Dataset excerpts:
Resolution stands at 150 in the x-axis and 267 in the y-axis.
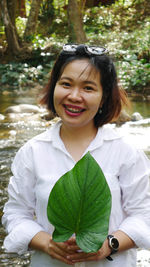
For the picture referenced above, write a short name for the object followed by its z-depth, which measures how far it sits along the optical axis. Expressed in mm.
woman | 1306
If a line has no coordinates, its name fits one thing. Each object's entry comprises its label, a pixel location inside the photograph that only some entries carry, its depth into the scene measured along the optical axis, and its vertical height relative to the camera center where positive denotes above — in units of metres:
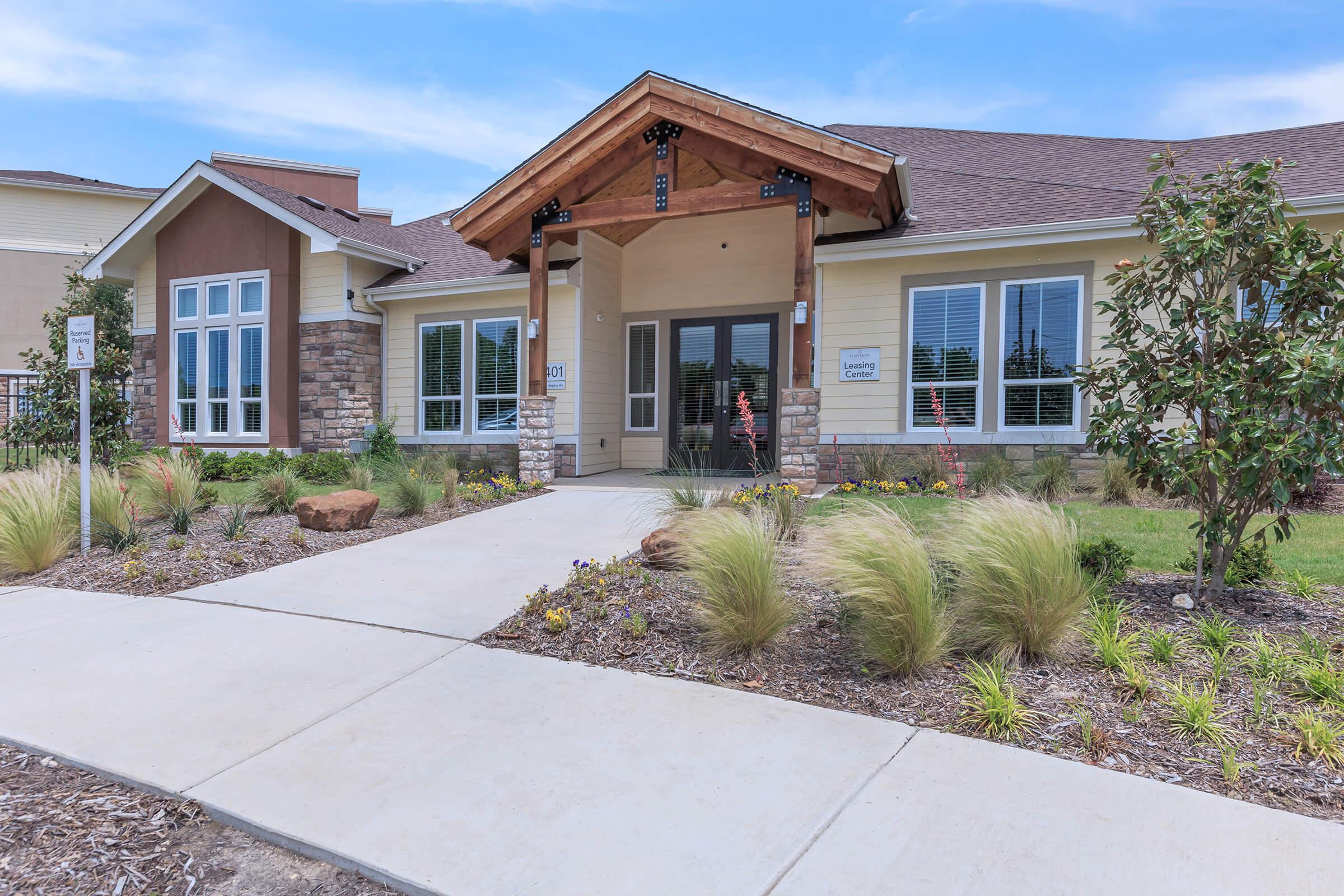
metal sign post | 6.71 +0.53
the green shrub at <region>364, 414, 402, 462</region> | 13.46 -0.43
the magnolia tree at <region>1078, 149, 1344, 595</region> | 4.09 +0.36
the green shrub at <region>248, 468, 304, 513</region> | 8.89 -0.85
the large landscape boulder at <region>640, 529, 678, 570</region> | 5.68 -0.93
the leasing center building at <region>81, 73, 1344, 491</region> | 9.77 +2.02
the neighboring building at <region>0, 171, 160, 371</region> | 25.50 +6.08
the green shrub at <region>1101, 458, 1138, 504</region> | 8.49 -0.64
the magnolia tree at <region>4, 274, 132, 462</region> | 13.19 +0.23
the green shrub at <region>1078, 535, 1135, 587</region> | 4.83 -0.84
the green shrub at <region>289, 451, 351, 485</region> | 11.91 -0.74
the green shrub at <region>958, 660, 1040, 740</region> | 3.22 -1.20
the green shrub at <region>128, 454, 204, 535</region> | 7.74 -0.75
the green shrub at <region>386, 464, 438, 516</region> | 8.66 -0.83
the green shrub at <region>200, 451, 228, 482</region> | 12.82 -0.81
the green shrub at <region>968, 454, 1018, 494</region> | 9.20 -0.60
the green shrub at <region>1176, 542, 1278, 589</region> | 4.89 -0.87
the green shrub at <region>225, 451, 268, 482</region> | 12.70 -0.79
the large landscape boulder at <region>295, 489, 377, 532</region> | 7.65 -0.90
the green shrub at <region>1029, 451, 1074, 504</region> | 9.06 -0.63
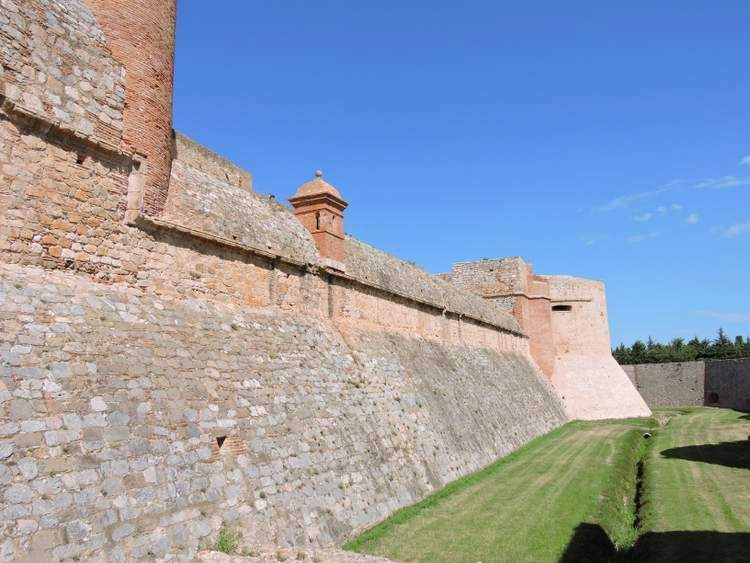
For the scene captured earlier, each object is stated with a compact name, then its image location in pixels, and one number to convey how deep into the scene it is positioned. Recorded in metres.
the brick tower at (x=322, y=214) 12.45
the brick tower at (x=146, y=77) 7.84
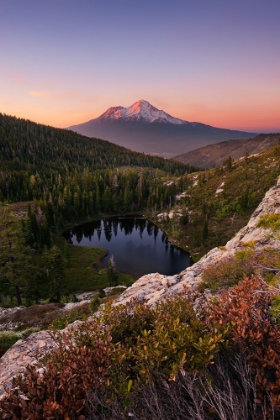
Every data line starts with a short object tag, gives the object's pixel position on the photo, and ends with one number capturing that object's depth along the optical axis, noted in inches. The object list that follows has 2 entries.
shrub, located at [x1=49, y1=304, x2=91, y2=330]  836.9
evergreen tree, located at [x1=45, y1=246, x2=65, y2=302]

▸ Task to complete:
All of the records above should be written out exactly, with the pictures left out.

▸ Output below:
Resolution stands at 150 in the x-axis and 267 in the y-axis.
For the picture referenced above, write a short name for the object followed by its z-depth, which measures how far it sits along the optical axis. Expressed in mm.
woman | 1306
If a line has no coordinates, its name fits one thing. Each object's entry comprises its label, a pixel location inside the photograph that only some entries carry, its depth into the scene measured along the optical axis, and its vertical height relative to the camera center where positive denotes above — in units of metres:
metal sign post | 6.71 +0.53
the green shrub at <region>364, 414, 402, 462</region> | 13.46 -0.43
the magnolia tree at <region>1078, 149, 1344, 595</region> | 4.09 +0.36
the green shrub at <region>248, 468, 304, 513</region> | 8.89 -0.85
the large landscape boulder at <region>640, 529, 678, 570</region> | 5.68 -0.93
the leasing center building at <region>81, 73, 1344, 491</region> | 9.77 +2.02
the neighboring building at <region>0, 171, 160, 371</region> | 25.50 +6.08
the green shrub at <region>1101, 458, 1138, 504</region> | 8.49 -0.64
the magnolia tree at <region>4, 274, 132, 462</region> | 13.19 +0.23
the green shrub at <region>1078, 535, 1135, 587</region> | 4.83 -0.84
the green shrub at <region>289, 451, 351, 485</region> | 11.91 -0.74
the green shrub at <region>958, 660, 1040, 740</region> | 3.22 -1.20
the green shrub at <region>128, 454, 204, 535</region> | 7.74 -0.75
the green shrub at <region>386, 464, 438, 516</region> | 8.66 -0.83
the green shrub at <region>200, 451, 228, 482</region> | 12.82 -0.81
the green shrub at <region>968, 454, 1018, 494</region> | 9.20 -0.60
the green shrub at <region>1176, 542, 1278, 589</region> | 4.89 -0.87
the green shrub at <region>225, 451, 268, 482</region> | 12.70 -0.79
the large landscape boulder at <region>295, 489, 377, 532</region> | 7.65 -0.90
the green shrub at <region>1029, 451, 1074, 504</region> | 9.06 -0.63
For the scene captured earlier, each object is stated with a compact name, then its image location in pixels, and one number to convey how deep into the scene it is positioned. Recorded in metres.
the brick tower at (x=322, y=214) 12.45
the brick tower at (x=146, y=77) 7.84
Every data line starts with a short object tag, gives the object's pixel position on the photo, and ends with one number capturing that object's depth along the optical axis, noted in inches. The object list that follows has 2 entries.
shrub, located at [x1=49, y1=304, x2=91, y2=330]  836.9
evergreen tree, located at [x1=45, y1=246, x2=65, y2=302]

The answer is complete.